*** Testo di partenza ***

Il mondo esterno appare allora indecifrabile e dunque pericoloso. Gli individui si sentono spaesati, impotenti, angosciati e cercano di difendersi allontanandosi dal mondo interno. Ne derivano ansia, persecutorietà, fobie, panico, iperattività, tutte forme del nuovo malessere. Né è possibile lasciarsi rassicurare dalle grandi narrazioni collettive, “garanti metasociali” ormai in crisi (Kaës, 2012). I legami, subordinati alle necessità del singolo e infiltrati dalle logiche mercantilistiche iperliberali, diventano liquidi (Bauman, 2000): è l’epoca di Narciso, dipendente dall’approvazione altrui e dal successo sociale (Pietropolli Charmet, 2008).
Le conquiste tecnologiche, lasciate totalmente in mano al mercato, contribuiscono a rendere la società automatica, spingendo ciascuno ad eseguire e ripetere acriticamente (Stiegler, 2015).
Il passato recente, con i suoi immani traumi storici, non è stato ancora elaborato e il futuro è temuto come una minaccia (Benasayag & Schmit, 2003; Parrello, 2018).
La Natura è vista ora come una madre benigna, mentre si è diffidenti verso la Civiltà, che ha dato pessime prove di sé[2]. Ciò ha inciso anche sul modo di intendere l’infanzia: il bambino non è più un “piccolo selvaggio da civilizzare” con regole e punizioni ma un essere “già socialmente competente”, con talenti da coltivare (Pietropolli Charmet, 2019).
ADULTI FRAGILI
La funzione adulta è resa fragile dalla crisi del principio di asimmetria fra le generazioni, complici il peso della storia (Jeammet, 2008) e la furbizia del mercato che spinge i grandi verso una minorità che li accomuna ai giovani (Stiegler, 2008).
Nella famiglia il posto del padre è vuoto: entrambi i genitori si adoperano per proteggere i figli piuttosto che per emanciparli. Mostrano la loro fragilità narcisistica aggirando il conflitto intergenerazionale nel timore di perdere l’amore dei figli, verso i quali nutrono grandi aspettative di successo (Pietropolli Charmet, 2008).
La scuola non è vissuta come uno dei luoghi del lavoro della Civiltà, ma come il palcoscenico su cui mettere alla prova il valore del singolo. I genitori vivono i fallimenti scolastici dei figli come ferite narcisistiche che scatenano dure reazioni contro i docenti, i quali temono a loro volta il giudizio delle famiglie adottando una pedagogia difensiva. Molti sono ossessionati dalla sicurezza/incolumità fisica degli allievi a scuola.
In alcuni contesti, le condotte degli adulti-bambini non contenuti da alcuna Legge diventano drammatiche. Nel film La paranza dei bambini (Giovannesi, 2019), tratto dal romanzo di Saviano e ambientato nelle periferie napoletane, gli adulti mostrano un funzionamento pseudo-infantile che li equipara ai figli. Grandi e piccoli giocano con armi, droghe e oggetti inutili. Il loro mondo è scisso: con gli amici si è protettivi, leali, affettuosi, coi nemici spietati oltre ogni limite. Non si vedono in scena paure e sensi di colpa, ma solo vergogna, rabbia, spavalderia, sete di rivalsa e di vendetta; forse tristezza, senso di vuoto e dolore, ma un dolore che non può essere sentito e diventa subito azione violenta. Così boss di argilla grandi e piccoli seminano il male come fossero di acciaio.
[1] Un ottimo esempio si trova nel film Io, Daniel Blake di Ken Loach (2016).
[2] Si veda anche il recente movimento giovanile Friday for Future.

*** Estratti dei dati ***

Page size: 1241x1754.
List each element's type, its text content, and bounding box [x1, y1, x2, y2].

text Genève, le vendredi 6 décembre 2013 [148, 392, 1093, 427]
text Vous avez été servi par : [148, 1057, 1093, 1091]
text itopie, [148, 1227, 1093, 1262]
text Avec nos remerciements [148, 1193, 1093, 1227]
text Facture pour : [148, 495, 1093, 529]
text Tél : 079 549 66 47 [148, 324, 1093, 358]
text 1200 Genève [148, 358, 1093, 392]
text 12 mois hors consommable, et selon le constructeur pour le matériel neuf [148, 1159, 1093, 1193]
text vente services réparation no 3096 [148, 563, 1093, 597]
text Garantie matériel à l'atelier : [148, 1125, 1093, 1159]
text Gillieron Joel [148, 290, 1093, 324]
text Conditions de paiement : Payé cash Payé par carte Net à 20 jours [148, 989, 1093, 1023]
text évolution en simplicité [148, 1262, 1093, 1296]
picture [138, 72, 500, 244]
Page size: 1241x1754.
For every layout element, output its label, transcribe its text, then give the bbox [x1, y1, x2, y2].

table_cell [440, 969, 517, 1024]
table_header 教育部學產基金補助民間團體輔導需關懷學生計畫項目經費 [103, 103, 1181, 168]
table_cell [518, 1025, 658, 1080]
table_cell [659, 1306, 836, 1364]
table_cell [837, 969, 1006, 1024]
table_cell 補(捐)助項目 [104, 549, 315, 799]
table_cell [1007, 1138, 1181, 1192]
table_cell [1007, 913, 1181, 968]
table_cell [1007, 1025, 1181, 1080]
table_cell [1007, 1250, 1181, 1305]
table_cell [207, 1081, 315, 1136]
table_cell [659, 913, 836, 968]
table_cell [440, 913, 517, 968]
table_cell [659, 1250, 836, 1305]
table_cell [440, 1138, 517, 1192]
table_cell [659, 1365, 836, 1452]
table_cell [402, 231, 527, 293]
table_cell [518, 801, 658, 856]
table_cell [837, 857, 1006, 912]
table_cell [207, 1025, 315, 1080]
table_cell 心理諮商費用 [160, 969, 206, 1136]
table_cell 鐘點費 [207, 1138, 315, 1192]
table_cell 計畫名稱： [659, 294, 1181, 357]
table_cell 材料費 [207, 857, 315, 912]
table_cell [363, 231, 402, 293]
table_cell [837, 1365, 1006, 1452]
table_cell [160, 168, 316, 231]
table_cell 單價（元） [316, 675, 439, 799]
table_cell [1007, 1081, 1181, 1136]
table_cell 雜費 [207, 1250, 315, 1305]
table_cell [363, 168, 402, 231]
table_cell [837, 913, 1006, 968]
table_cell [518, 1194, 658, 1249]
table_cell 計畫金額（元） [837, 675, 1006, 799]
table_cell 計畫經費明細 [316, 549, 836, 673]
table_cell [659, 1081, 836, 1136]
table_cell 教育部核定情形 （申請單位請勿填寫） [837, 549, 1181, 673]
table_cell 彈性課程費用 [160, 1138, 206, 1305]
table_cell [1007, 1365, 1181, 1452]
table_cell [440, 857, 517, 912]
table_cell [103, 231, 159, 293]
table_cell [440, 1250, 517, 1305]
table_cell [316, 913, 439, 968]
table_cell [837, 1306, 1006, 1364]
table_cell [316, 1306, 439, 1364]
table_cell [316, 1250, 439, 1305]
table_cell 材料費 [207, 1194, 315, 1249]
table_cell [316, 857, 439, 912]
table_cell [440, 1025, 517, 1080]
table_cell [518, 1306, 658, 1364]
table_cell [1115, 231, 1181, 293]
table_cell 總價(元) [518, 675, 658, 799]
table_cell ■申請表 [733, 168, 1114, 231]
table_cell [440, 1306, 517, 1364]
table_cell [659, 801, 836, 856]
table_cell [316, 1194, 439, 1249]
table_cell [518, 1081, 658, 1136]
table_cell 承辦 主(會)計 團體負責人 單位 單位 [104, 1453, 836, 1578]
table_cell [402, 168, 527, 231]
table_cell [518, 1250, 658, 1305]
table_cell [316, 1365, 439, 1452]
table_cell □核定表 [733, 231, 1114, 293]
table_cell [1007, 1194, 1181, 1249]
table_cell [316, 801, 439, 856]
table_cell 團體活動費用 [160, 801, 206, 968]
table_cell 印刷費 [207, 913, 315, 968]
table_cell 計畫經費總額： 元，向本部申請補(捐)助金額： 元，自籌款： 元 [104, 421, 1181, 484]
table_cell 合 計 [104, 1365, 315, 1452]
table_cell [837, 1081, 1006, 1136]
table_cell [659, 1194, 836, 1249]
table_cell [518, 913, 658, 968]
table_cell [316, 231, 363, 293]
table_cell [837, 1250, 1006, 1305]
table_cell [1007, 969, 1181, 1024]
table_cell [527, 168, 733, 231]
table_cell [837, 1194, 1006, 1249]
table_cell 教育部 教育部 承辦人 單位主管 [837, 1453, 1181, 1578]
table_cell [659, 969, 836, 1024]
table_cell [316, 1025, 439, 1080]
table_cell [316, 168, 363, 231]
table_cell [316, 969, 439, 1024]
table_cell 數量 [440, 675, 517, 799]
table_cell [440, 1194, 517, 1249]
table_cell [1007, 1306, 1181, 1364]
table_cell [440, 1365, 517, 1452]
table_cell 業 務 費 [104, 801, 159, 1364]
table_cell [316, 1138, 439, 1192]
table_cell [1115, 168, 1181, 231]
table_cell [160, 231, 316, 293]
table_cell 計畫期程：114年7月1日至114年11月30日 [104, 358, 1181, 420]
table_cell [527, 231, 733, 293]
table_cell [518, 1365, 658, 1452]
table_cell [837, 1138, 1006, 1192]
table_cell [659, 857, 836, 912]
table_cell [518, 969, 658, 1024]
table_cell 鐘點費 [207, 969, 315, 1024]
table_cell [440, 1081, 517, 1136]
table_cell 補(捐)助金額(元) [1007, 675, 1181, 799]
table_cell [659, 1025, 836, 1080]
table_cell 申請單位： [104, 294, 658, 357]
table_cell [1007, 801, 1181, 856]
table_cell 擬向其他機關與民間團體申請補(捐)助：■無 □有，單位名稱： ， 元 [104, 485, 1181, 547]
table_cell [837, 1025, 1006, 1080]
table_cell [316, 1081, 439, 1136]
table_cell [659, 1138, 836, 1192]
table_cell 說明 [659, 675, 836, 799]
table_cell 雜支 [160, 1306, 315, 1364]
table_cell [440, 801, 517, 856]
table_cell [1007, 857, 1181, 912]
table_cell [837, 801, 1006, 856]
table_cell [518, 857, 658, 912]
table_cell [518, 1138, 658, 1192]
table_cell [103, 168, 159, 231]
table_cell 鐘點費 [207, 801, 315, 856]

***

**Esercizi da svolgere:**
1. In quale film, secondo il testo di partenza, gli adulti mostrano un funzionamento pseudo-infantile che li equipara ai figli?
2. Ricopia dal testo di partenza il brano che va da "ADULTI FRAGILI" a "giovani (Stiegler, 2008).".

**Risposte agli esercizi:**
1. Nel film La paranza dei bambini (Giovannesi, 2019).

2.
ADULTI FRAGILI
La funzione adulta è resa fragile dalla crisi del principio di asimmetria fra le generazioni, complici il peso della storia (Jeammet, 2008) e la furbizia del mercato che spinge i grandi verso una minorità che li accomuna ai giovani (Stiegler, 2008).